Transcription from promoter DNA fragments was performed essentially as described previously (12, 19). Reactions were performed in 10 μl of transcription buffer TB (20 mM Tris HCl [pH 7.9], 40 mM KCl, and 10 mM MgCl2) containing 1 pmol of coli RNAP core with 3 pmols of σ70 and 10% DMSO with or without inhibitors. Transcription was initiated by the addition of a mixture of 25 μM CpA dinucleotide as a primer, 0.2 μl α-[32P] UTP (10 mCi/ml; Hartmann Analytic), 10 μM UTP, 100 μM ATP, 100 μM CTP, and 100 μM GTP, and 10 nM promoter DNA. Reactions were stopped after 10-min incubation at 37°C by the addition of equal volume of formamide-containing loading buffer. Products were resolved in denaturing polyacrylamide gels, revealed by phosphorimaging (Cytiva), and analyzed using ImageQuant software (Cytiva).

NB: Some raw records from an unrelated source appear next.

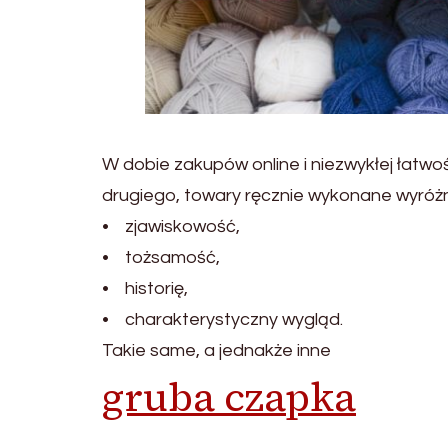
W dobie zakupów online i niezwykłej łatw
drugiego, towary ręcznie wykonane wyróżni
• zjawiskowość,
• tożsamość,
• historię,
• charakterystyczny wygląd.
Takie same, a jednakże inne
gruba czapka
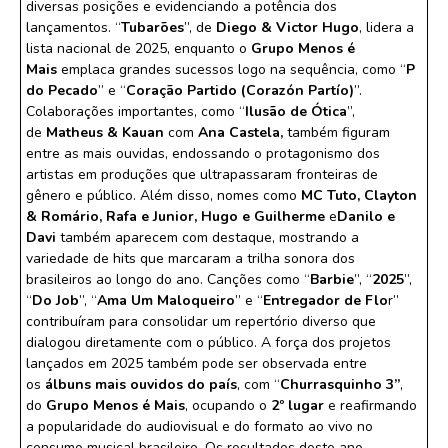
diversas posições e evidenciando a potência dos
lançamentos. “
Tubarões
”, de
Diego & Victor Hugo
, lidera a
lista nacional de 2025, enquanto o
Grupo Menos é
Mais
emplaca grandes sucessos logo na sequência, como “
P
do Pecado
” e “
Coração Partido (Corazón Partío)
”.
Colaborações importantes, como “
Ilusão de Ótica
”,
de
Matheus & Kauan
com
Ana Castela,
também figuram
entre as mais ouvidas, endossando o protagonismo dos
artistas em produções que ultrapassaram fronteiras de
gênero e público. Além disso, nomes como
MC Tuto, Clayton
& Romário, Rafa e Junior, Hugo e Guilherme
e
Danilo e
Davi
também aparecem com destaque, mostrando a
variedade de hits que marcaram a trilha sonora dos
brasileiros ao longo do ano. Canções como “
Barbie
”, “
2025
”,
“
Do Job
”, “
Ama Um Maloqueiro
” e “
Entregador de Flo
r”
contribuíram para consolidar um repertório diverso que
dialogou diretamente com o público. A força dos projetos
lançados em 2025 também pode ser observada entre
os
álbuns mais ouvidos do país
, com “
Churrasquinho 3”
,
do
Grupo Menos é Mais
, ocupando o
2º lugar
e reafirmando
a popularidade do audiovisual e do formato ao vivo no
consumo musical brasileiro. Os resultados deste ano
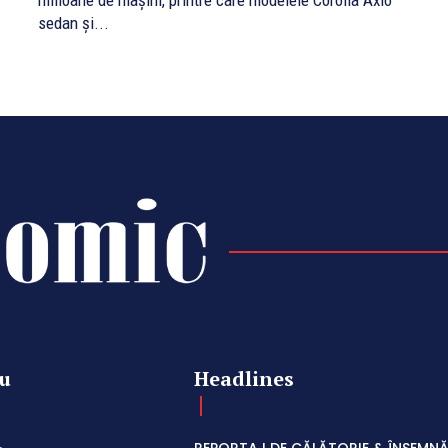
milioane de maşini, printre care modelele Corolla Axio
sedan şi...
u
Headlines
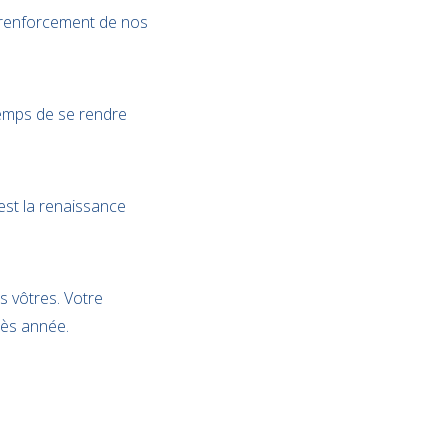
 renforcement de nos
temps de se rendre
est la renaissance
s vôtres. Votre
rès année.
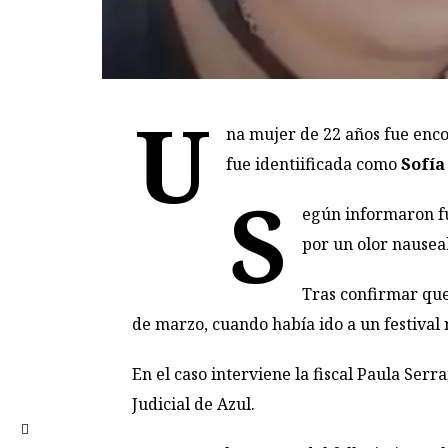
U
na mujer de 22 años fue enc
fue identiificada como
Sofía
S
egún informaron fu
por un olor nause
Tras confirmar que
de marzo, cuando había ido a un festival 
En el caso interviene la fiscal Paula Ser
Judicial de Azul.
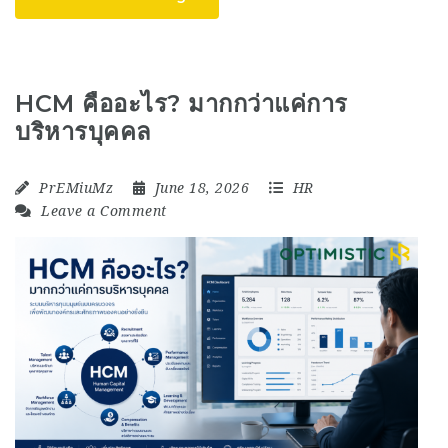
HCM คืออะไร? มากกว่าแค่การ
บริหารบุคคล
PrEMiuMz
June 18, 2026
HR
Leave a Comment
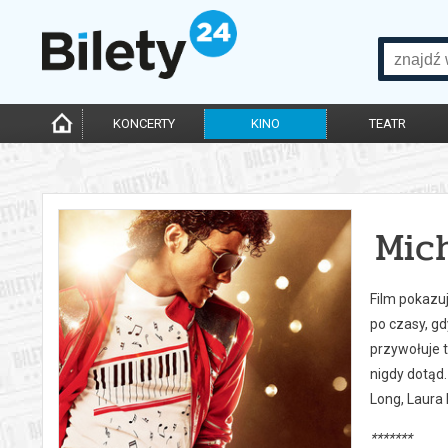
KONCERTY
KINO
TEATR
Mic
Film pokazuj
po czasy, gd
przywołuje 
nigdy dotąd.
Long, Laura 
*******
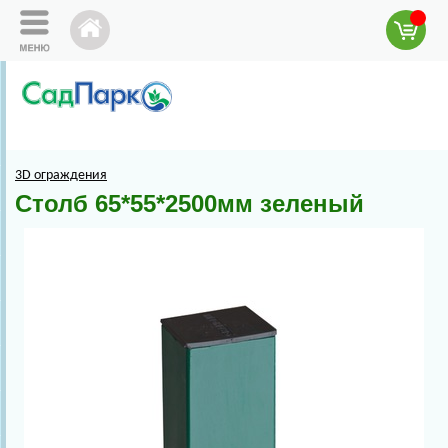
3D ограждения
Столб 65*55*2500мм зеленый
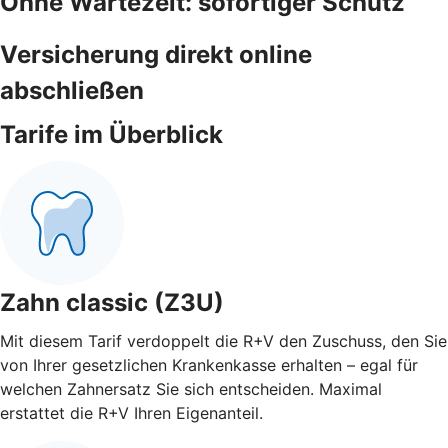
Ohne Wartezeit: sofortiger Schutz
Versicherung direkt online
abschließen
Tarife im Überblick
Zahn classic (Z3U)
Mit diesem Tarif verdoppelt die R+V den Zuschuss, den Sie
von Ihrer gesetzlichen Krankenkasse erhalten – egal für
welchen Zahnersatz Sie sich entscheiden. Maximal
erstattet die R+V Ihren Eigenanteil.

Microscale thermophoresis.

Binding affinity experiments were carried out on a Monolith NT.115 series instrument (Nano Temper Technologies GMBH). M. smegmatis and M. abscessus Arr were labeled with Monolith Protein labeling kit RED-NHS second-generation amine (Nano Temper Technologies GMBH) according to the manufacturer’s guidelines. Roughly 5 μl of sample in MST buffer (20 mM HEPES [pH 7.9], 40 mM KCl, and 10 mM MgCl2) were loaded into Monolith NT.115 Premium capillaries, and thermophoresis was measured for 30 s. Analysis was performed with Monolith software. Kd was quantified by analyzing the change in normalized fluorescence (Fnorm; fluorescence after thermophoresis/initial fluorescence) as a function of inhibitor concentration. Curves for Kd data were fitted to a 4-parameter logistic equation using nonlinear regression in SigmaPlot software.

ACKNOWLEDGMENTS

This work was supported by the Wellcome Trust Investigator Award (grant 217189/Z/19/Z), by the UK Engineering and Physical Sciences Research Council (grant number EP/T002778/1), and by the UK Medical Research Council (grants MR/T000740/1 and MR/N018613/1).